Your glossy medlar is an eye-catcher. In order for it to remain so, a pruning is required. Pay attention to when and how to cut it.

Your evergreen photinia will delight you as a tree or hedge all year round and give you decorative white flowers in summer and berries in autumn. As a hedge, it offers you privacy protection.

The “Red Robin” variety in particular impresses with bright red leaves immediately after they sprout, which turn green over time. It takes about three years for the medlar to form a hedge. With a few tips, it stays healthy and grows densely.

Shape cutting instructions

The fruits of the medlar are poisonous to humans and some animals. Birds enjoy the berries carefree. If you have allergies, use gloves when trimming. Use sharp hedge or pruning shears for a precise cut, as an electric trimmer will also destroy healthy foliage and cause more damage to the plant through the cuts. Proceed as follows:

  1. Shorten all branches moderately at the fork from old to young shoots.
  2. Cut back overhanging branches and branches that are standing to one side.
  3. Don’t remove all of the flower spikes to allow fruit to form.
  4. Thin out your hedge in the middle, in a trapezoidal shape, so that the sunlight can also reach areas that are difficult to access.
  5. Remove dead areas.
  6. Discard any trimmings to prevent fungal attack as they rot.
  7. If the growth is strong, repeat the shortening of the shoots in August so that the cuts can heal before the frost penetrates.

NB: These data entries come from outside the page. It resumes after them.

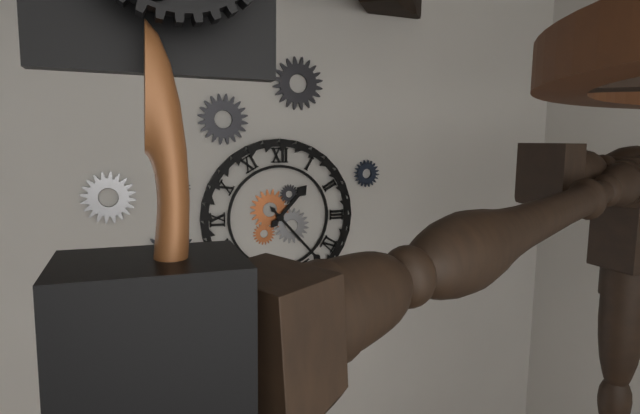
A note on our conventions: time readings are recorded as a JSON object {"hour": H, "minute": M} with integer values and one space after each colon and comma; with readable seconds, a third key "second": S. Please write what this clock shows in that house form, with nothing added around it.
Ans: {"hour": 1, "minute": 23}
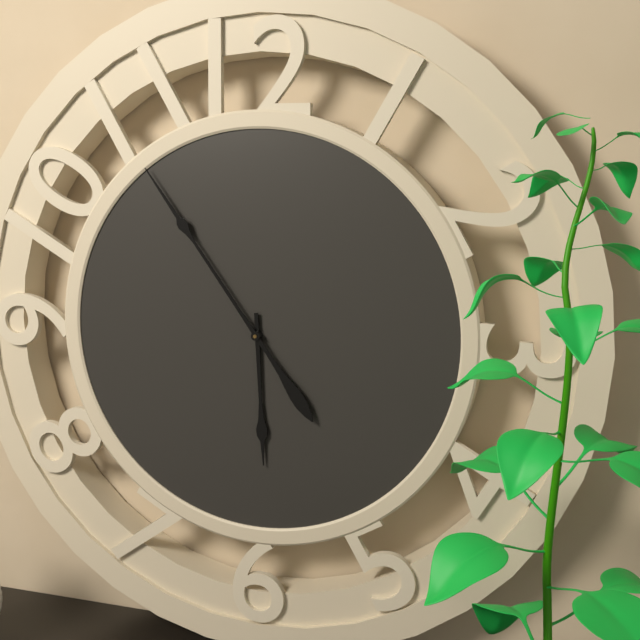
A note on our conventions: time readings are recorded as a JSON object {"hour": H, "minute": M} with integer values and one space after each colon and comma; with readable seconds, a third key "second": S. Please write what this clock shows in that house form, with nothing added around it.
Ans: {"hour": 5, "minute": 54}
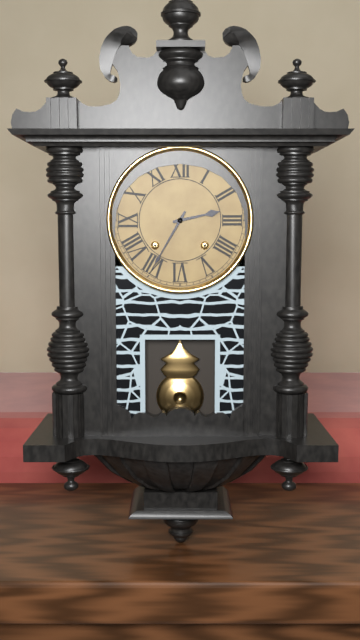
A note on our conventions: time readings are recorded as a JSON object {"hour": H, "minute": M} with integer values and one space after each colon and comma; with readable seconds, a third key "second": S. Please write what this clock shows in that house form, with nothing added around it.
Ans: {"hour": 2, "minute": 35}
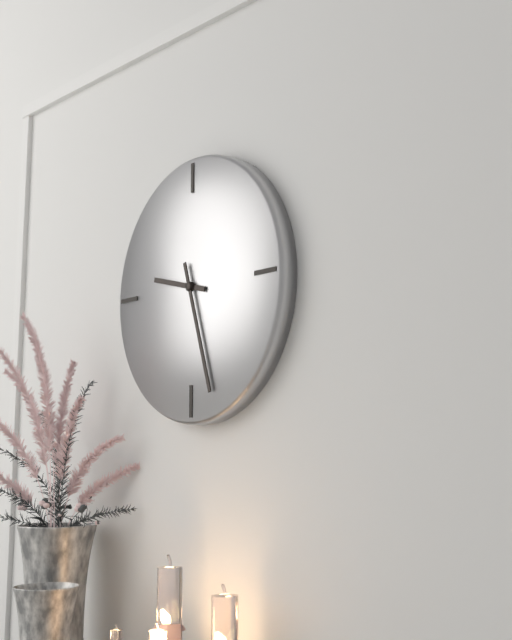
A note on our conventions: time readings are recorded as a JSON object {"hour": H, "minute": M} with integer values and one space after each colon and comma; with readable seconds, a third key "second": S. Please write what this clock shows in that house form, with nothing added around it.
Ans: {"hour": 9, "minute": 27}
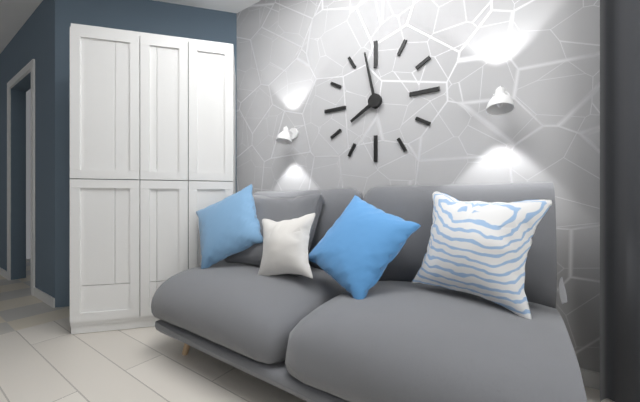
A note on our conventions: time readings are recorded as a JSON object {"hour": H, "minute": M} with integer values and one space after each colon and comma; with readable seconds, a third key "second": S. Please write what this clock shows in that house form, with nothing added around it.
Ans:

If your photinia unexpectedly loses a lot of leaves, it is usually too damp. Then cut it back radically gradually over several years to allow it to recover.

The best time for pruning

Once planted, you will enjoy your photinia for a long time. It increases annually about fifty centimeters in height and twenty centimeters in width. To make it more resilient and bushy, prune it back in spring after flowering, ideally in June.

In the period from March to September, radical pruning is prohibited, as birds and insects find nesting sites in your hedge. A gentle shape and grooming cut is allowed. If you only have a shrub or a small tree, just thin it out and remove old wood.

If you cut back your medlar in winter, it will produce a lot of new shoots, but fewer buds the following year.